Running the Application in a Cluster

A Dockerfile is provided for containerizing the application. Alternatively, you can install and execute the application manually by following these steps.

Prerequisites

  1. Access to a Holoscan for Media cluster or a Local Kubernetes Setup

Setup Steps

Deploying the NIM

  1. The NIM can be deployed with just oc apply -f config.yaml or kubectl apply -f config.yaml

Deploying the Client

  1. Start Media Gateway Pod

    • Start a Media Gateway pod with the description set as nvdsnmosbin in the Helm values.
      description: nvdsnmosbin
      
  2. Set up VS Code Server

    • Follow the Local Developer Setup with Kubernetes: Accessing Cluster with VS Code guide to connect to the Kubernetes cluster
    • Attach to the newly created pod using the Attach Visual Studio Code command. This opens a new VS Code window where the contents of the pod can be browsed.

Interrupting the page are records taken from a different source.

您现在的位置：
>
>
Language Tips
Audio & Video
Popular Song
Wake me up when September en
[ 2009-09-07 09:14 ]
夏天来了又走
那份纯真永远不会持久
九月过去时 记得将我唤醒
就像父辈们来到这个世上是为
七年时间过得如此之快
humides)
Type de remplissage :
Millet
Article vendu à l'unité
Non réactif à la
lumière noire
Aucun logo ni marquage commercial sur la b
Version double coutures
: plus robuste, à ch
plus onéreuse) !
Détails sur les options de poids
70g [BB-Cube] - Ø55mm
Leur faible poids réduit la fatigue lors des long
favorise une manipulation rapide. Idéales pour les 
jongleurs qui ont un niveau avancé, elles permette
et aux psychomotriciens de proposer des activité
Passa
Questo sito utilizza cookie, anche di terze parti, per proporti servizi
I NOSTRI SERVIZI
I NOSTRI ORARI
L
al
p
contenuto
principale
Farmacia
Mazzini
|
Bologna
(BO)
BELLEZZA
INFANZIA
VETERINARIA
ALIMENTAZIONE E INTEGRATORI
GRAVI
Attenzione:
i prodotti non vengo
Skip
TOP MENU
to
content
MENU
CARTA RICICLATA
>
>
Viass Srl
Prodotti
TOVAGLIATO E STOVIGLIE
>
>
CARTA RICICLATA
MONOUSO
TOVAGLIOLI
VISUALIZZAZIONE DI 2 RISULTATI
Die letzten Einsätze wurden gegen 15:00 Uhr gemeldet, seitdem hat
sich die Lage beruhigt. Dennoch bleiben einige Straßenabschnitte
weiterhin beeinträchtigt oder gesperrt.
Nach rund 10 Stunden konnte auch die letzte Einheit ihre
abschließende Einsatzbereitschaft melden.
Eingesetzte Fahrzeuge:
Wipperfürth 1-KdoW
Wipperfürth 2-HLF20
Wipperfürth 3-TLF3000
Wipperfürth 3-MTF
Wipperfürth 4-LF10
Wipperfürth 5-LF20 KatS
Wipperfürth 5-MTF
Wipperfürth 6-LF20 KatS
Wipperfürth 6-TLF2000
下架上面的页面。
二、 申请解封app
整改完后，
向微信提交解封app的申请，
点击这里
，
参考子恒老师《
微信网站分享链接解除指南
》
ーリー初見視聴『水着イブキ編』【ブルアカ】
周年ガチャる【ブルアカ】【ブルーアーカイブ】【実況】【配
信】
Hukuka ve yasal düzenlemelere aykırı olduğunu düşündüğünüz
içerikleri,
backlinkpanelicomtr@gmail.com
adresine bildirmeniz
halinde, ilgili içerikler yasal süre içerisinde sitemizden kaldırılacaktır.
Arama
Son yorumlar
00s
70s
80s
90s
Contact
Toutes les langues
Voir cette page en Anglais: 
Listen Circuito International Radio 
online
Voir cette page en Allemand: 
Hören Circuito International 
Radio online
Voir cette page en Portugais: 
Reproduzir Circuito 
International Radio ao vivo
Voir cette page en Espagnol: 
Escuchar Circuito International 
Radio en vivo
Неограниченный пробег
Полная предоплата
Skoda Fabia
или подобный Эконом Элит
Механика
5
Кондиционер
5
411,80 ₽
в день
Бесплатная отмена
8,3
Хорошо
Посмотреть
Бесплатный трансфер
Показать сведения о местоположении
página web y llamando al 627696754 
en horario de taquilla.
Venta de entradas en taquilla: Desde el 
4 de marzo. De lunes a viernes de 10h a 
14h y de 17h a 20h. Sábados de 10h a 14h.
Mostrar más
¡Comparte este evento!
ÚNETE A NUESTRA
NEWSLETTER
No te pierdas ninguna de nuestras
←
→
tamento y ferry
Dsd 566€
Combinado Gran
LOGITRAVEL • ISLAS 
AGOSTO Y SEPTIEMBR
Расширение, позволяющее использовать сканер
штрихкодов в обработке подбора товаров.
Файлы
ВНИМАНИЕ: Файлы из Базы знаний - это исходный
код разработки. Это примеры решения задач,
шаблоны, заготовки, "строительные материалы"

This provides a development environment in the cluster that is inside the pod to easily experiment with GStreamer, DeepStream, Rivermax, NMOS, etc.
    • Copy the tarball inside the pod and extract it
  3. Install Dependencies and Run

    # Install required Python packages
    pip install -r requirements.txt --ignore-installed
    
    # export environment variables as mentioned above in the Environment Variables Configuration section
    
    # Start the Riva client application
    python3.10 riva-static-client.py
    

Deploying the React Frontend

The React app can be containerised with the steps above and then deployed on the cluster without any additional configuration.

License

By downloading and using this software, you accept the terms and conditions of the NVIDIA AI Product Agreement.

The source code for the AI Reference Applications themselves is licensed under the Apache License, Version 2.0. The notices, attribution, licenses and source code are included in the tarball.